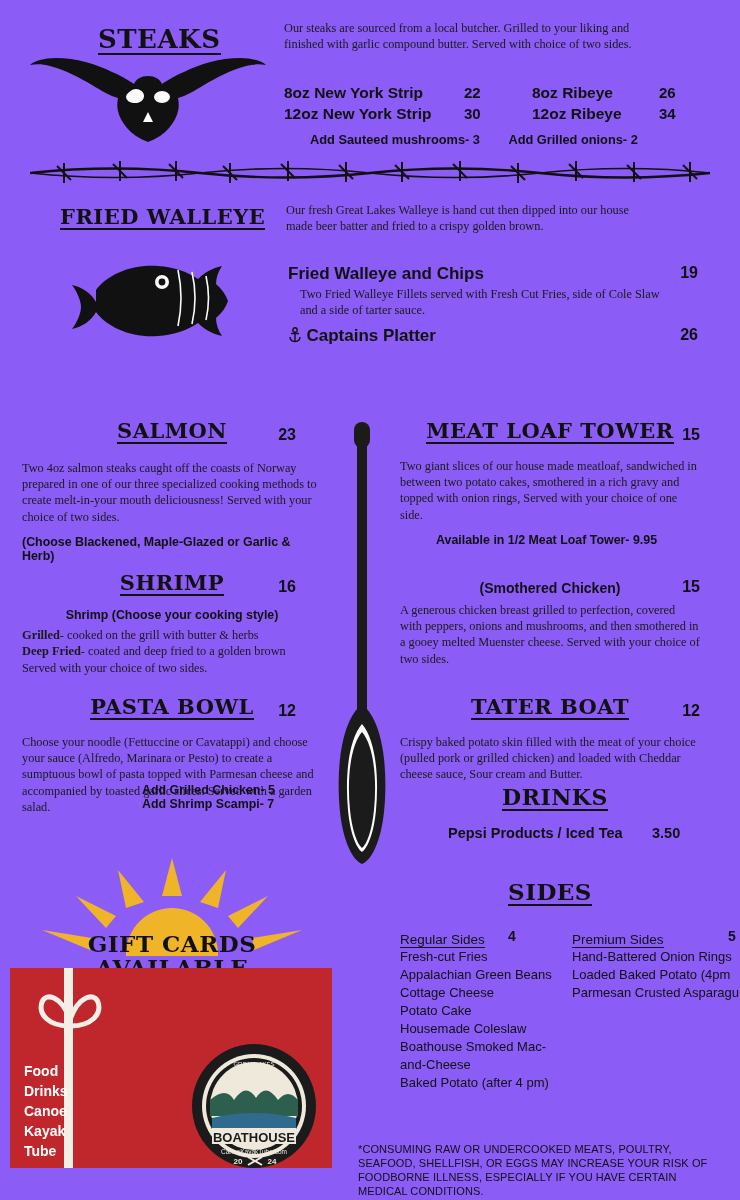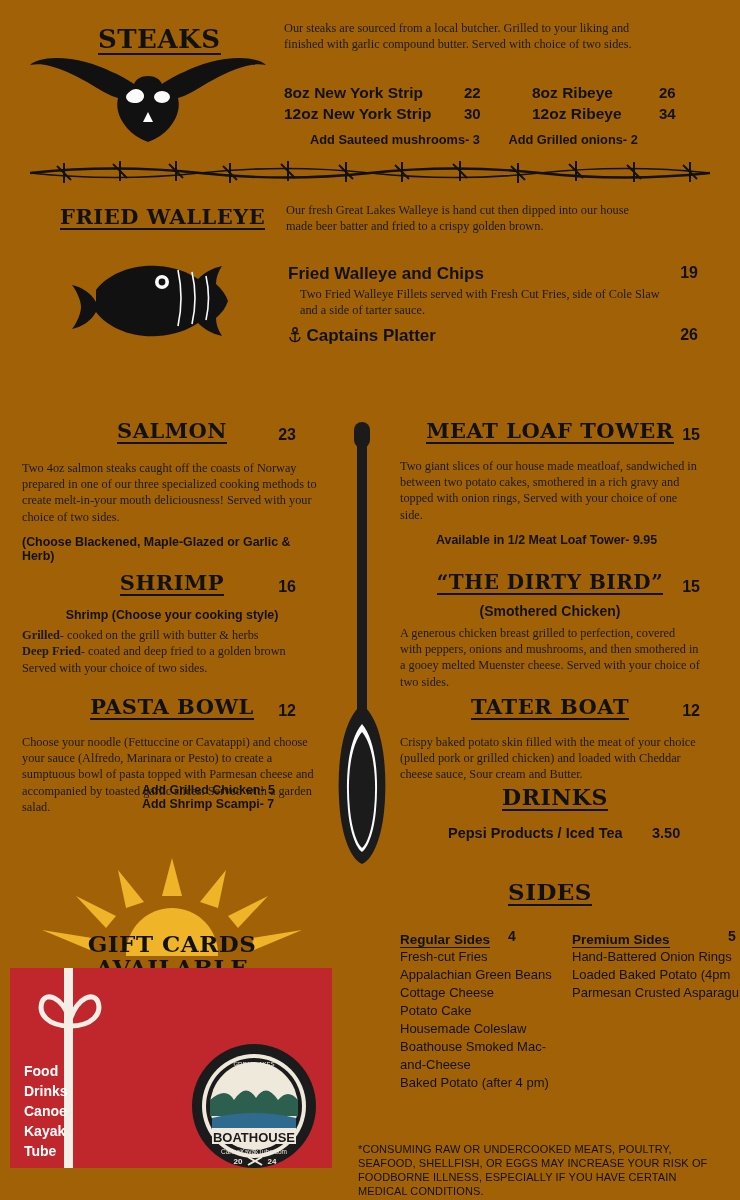--- a/index.html
+++ b/index.html
@@ -18,7 +18,7 @@
   .page {
     position: absolute;
     inset: 0;
-    background: #a16207;
+    background: #8b5cf6;
   }
   
   .sec-title {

* _What to produce_: Retype all of the listing word for word and skip the pictures.

* _Completed task_:
--- a/index.html
+++ b/index.html
@@ -18,7 +18,7 @@
   .page {
     position: absolute;
     inset: 0;
-    background: #a16207;
+    background: #8b5cf6;
   }
   
   .sec-title {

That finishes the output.